Pengamat Sepak Bola Berharap Sinergi TVRI, ANTARA, dan RRI Lancar ke Piala Dunia 2030
Mohamad Kusnaeni, seorang pengamat sepak bola Indonesia, mengungkapkan harapannya agar sinergi antara Televisi Republik Indonesia (TVRI), Lembaga Kantor Berita Nasional ANTARA, dan Radio Republik Indonesia (RRI) dapat berlanjut hingga Piala Dunia 2030 mendatang.
Peran Ketiga Lembaga Penyiaran
Kusnaeni menilai bahwa ketiga lembaga ini memberikan warna tersendiri dalam menyajikan Piala Dunia 2026 sebagai hiburan yang berkualitas dan menggembirakan bagi masyarakat Indonesia. TVRI sebagai pemegang hak siar menayangkan pertandingan secara gratis, RRI hadir dengan format audio, sedangkan ANTARA memberikan informasi mendalam melalui berbagai platform.
ANTARA sendiri telah mengirimkan tim liputan khusus selama 43 hari untuk melaporkan Piala Dunia 2026 di Amerika Serikat, Kanada, dan Meksiko. Tim liputan tersebut tidak hanya memotret pertandingan, tetapi juga mengulas aspek lain seperti crowd control, pengamanan, serta kontribusi warga Indonesia dalam ajang tersebut.
Para pewarta ANTARA juga menelusuri kisah keindonesiaan dan pencapaian diaspora Indonesia di negara tuan rumah Piala Dunia 2026, memberikan inspirasi bagi masyarakat Indonesia.

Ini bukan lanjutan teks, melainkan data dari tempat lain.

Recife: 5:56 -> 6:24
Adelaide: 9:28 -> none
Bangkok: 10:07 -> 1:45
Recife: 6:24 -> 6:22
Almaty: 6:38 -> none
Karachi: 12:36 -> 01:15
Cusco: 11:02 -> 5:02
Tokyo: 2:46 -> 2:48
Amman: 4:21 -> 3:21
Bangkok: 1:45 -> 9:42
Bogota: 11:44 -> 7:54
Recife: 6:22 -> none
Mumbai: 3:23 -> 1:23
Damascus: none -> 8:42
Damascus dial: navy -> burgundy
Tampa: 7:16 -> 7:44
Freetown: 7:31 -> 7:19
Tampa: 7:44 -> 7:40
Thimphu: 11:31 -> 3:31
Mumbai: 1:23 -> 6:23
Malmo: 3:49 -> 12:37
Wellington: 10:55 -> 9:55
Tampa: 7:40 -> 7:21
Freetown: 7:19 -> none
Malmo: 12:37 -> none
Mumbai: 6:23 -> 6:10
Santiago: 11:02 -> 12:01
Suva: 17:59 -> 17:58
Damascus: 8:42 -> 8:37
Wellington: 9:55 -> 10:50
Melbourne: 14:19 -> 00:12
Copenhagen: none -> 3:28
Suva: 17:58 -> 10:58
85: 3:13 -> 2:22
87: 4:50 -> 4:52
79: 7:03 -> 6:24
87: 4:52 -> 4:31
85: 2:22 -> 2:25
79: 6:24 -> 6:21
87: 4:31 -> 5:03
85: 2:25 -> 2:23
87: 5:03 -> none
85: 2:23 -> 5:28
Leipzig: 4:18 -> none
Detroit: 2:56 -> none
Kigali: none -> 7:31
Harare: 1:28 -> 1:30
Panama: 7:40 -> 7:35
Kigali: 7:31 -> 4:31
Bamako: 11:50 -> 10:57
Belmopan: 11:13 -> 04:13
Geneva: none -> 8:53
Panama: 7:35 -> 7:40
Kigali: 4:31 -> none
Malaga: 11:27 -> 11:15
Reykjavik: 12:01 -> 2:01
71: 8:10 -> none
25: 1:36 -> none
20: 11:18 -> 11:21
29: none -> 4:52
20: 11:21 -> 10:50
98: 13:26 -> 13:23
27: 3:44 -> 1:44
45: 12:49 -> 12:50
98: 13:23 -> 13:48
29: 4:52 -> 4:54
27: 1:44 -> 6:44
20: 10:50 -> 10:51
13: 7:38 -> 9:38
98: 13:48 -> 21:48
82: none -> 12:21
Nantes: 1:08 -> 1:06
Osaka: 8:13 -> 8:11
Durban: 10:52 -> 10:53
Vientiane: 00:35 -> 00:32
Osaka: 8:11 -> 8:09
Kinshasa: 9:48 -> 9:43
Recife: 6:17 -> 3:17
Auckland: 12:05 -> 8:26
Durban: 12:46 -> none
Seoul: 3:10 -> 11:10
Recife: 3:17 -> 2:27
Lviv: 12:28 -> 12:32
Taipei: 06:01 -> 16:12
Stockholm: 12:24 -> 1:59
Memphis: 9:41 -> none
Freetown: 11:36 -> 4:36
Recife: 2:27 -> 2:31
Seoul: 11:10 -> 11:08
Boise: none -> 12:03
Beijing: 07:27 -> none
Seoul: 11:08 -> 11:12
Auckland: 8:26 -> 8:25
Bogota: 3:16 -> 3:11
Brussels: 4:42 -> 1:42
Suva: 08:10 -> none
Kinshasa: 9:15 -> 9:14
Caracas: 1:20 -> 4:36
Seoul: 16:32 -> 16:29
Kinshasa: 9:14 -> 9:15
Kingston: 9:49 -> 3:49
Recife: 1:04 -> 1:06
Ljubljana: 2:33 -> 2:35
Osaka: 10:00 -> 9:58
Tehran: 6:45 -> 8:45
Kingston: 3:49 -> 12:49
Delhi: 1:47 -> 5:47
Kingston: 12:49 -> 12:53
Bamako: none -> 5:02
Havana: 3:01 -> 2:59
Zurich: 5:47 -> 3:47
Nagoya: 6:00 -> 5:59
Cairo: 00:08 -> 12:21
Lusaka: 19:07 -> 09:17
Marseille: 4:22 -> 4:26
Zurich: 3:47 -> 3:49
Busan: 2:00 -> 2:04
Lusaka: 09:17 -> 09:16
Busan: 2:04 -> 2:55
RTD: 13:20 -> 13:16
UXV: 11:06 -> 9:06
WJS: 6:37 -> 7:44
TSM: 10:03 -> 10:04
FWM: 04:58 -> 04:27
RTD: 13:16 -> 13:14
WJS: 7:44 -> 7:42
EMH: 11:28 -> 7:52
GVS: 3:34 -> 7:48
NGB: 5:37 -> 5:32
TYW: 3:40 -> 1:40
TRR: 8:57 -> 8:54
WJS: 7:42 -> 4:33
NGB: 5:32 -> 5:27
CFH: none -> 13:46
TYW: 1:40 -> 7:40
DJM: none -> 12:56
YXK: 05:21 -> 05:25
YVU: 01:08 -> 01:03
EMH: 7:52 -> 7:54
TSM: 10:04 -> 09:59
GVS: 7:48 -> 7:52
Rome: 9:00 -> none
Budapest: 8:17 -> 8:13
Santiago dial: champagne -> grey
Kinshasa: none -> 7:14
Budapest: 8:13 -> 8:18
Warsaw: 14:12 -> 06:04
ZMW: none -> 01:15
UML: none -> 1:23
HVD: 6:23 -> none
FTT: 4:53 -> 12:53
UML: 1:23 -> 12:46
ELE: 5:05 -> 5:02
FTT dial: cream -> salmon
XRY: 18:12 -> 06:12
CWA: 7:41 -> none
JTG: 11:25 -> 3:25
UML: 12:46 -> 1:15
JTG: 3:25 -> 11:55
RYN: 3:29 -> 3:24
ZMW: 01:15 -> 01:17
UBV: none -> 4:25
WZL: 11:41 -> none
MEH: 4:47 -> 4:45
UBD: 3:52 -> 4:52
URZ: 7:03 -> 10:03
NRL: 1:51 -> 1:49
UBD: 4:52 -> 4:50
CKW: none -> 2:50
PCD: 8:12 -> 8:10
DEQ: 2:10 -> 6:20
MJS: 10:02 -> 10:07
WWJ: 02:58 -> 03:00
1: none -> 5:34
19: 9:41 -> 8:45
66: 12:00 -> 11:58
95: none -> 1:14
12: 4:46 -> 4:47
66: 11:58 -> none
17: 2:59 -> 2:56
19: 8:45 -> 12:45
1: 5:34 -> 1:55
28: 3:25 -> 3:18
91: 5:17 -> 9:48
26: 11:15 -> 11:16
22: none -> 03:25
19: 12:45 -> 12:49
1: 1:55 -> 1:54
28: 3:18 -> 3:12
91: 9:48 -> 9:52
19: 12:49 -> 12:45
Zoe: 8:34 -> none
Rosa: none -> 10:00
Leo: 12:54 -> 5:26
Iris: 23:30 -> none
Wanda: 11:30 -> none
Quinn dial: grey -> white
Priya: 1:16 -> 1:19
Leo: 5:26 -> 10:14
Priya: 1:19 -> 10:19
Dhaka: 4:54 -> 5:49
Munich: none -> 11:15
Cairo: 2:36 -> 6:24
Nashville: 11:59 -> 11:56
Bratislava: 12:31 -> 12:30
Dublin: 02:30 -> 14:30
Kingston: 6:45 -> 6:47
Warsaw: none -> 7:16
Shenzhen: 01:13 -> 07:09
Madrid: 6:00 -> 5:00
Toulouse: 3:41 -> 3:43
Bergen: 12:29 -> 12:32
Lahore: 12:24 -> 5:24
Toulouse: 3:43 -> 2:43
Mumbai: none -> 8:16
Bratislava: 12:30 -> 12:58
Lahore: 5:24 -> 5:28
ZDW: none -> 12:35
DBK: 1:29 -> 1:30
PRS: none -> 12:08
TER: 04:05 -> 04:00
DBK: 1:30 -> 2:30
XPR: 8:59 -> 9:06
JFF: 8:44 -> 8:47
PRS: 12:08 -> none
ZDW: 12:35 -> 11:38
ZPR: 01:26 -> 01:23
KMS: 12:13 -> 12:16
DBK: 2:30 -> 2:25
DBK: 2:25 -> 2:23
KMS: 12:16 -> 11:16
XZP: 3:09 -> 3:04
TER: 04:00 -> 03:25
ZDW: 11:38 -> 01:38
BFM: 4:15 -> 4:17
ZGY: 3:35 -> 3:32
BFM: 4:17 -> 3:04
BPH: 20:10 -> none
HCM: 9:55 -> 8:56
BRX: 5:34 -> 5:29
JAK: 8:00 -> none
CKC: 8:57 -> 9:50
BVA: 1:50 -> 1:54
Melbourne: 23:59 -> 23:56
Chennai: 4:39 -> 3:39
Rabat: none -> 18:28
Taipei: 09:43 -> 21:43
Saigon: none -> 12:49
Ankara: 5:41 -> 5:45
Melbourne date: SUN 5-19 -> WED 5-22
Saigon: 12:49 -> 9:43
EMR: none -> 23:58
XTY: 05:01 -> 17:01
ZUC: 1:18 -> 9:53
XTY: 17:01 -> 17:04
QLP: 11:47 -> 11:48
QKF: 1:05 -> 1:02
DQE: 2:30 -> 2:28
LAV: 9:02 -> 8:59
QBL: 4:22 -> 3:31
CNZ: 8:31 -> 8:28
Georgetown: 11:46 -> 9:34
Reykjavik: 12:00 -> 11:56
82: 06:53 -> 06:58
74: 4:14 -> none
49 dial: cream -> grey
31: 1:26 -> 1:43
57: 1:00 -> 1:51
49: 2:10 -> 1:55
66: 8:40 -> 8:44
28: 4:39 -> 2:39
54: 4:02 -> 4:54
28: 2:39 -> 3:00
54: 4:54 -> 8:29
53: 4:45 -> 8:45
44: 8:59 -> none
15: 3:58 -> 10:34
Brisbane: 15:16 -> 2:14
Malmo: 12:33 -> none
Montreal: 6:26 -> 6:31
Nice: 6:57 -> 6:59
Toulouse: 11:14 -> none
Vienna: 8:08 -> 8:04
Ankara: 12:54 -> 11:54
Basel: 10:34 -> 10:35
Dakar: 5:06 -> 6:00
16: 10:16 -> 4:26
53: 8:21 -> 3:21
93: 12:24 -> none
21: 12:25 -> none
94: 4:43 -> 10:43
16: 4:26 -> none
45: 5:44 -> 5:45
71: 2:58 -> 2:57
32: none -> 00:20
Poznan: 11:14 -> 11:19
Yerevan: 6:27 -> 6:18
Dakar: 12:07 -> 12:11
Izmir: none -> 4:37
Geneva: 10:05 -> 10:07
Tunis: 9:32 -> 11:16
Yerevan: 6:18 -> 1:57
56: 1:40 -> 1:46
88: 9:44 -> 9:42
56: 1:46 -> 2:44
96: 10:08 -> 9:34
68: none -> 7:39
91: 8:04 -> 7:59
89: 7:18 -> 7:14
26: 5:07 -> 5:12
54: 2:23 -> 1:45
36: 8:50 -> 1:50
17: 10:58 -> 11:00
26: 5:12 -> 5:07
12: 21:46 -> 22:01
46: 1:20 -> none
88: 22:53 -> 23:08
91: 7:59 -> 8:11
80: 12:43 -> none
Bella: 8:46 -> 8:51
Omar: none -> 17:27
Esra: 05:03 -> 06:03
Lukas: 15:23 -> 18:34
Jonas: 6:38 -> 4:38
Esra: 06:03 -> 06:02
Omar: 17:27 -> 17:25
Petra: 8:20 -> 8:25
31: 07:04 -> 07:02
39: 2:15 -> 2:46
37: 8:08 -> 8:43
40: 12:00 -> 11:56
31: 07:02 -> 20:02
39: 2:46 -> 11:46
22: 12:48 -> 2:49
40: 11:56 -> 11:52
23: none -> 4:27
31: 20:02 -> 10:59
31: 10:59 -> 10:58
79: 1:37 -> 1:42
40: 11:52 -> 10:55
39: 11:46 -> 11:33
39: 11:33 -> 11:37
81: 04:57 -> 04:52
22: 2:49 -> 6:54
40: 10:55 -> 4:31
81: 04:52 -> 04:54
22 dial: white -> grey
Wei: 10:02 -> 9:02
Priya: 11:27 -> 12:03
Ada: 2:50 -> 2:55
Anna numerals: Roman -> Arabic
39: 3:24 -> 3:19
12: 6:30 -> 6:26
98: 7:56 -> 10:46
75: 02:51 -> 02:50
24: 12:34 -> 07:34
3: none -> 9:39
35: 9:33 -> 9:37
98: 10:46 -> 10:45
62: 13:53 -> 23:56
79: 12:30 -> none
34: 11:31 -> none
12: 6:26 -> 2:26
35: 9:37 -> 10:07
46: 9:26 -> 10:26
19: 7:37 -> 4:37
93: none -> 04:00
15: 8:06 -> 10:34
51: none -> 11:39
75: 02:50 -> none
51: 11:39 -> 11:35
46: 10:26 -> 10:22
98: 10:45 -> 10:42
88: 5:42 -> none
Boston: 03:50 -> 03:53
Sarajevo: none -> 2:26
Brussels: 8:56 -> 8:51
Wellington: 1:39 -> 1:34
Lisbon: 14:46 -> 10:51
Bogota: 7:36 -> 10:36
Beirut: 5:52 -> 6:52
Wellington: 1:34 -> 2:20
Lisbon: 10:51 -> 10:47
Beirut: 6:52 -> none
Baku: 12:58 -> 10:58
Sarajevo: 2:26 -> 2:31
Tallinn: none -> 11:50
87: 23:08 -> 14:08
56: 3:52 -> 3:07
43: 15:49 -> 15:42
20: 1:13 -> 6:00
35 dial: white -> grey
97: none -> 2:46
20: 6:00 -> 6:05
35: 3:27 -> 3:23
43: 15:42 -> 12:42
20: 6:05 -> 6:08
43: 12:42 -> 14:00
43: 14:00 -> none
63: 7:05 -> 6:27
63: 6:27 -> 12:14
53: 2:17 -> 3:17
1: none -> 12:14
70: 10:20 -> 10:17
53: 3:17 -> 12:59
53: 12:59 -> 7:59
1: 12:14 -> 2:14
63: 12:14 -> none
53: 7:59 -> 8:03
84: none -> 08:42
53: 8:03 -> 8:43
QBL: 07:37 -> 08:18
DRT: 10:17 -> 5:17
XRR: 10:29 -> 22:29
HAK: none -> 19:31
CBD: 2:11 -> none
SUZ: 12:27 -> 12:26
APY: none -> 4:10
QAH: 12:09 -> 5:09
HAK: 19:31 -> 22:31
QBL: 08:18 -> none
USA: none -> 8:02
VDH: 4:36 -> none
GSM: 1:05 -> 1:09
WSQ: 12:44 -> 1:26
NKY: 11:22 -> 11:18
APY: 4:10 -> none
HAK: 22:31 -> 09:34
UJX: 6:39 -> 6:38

Harapan ke Piala Dunia 2030
Kusnaeni berharap agar TVRI, ANTARA, dan RRI dapat meningkatkan kualitas siaran dan informasi untuk Piala Dunia 2030. Dia menyoroti pentingnya perluasan jangkauan, peningkatan integrasi dengan platform audio-visual, serta optimalisasi layanan streaming. Dengan perbaikan tersebut, diharapkan keterjangkauan informasi dapat semakin luas untuk menjangkau lebih banyak penonton.
Dengan adanya kolaborasi yang solid antara ketiga lembaga tersebut, diharapkan penyelenggaraan Piala Dunia 2030 di Maroko, Portugal, dan Spanyol dapat disajikan secara lebih baik dan merata kepada seluruh masyarakat Indonesia.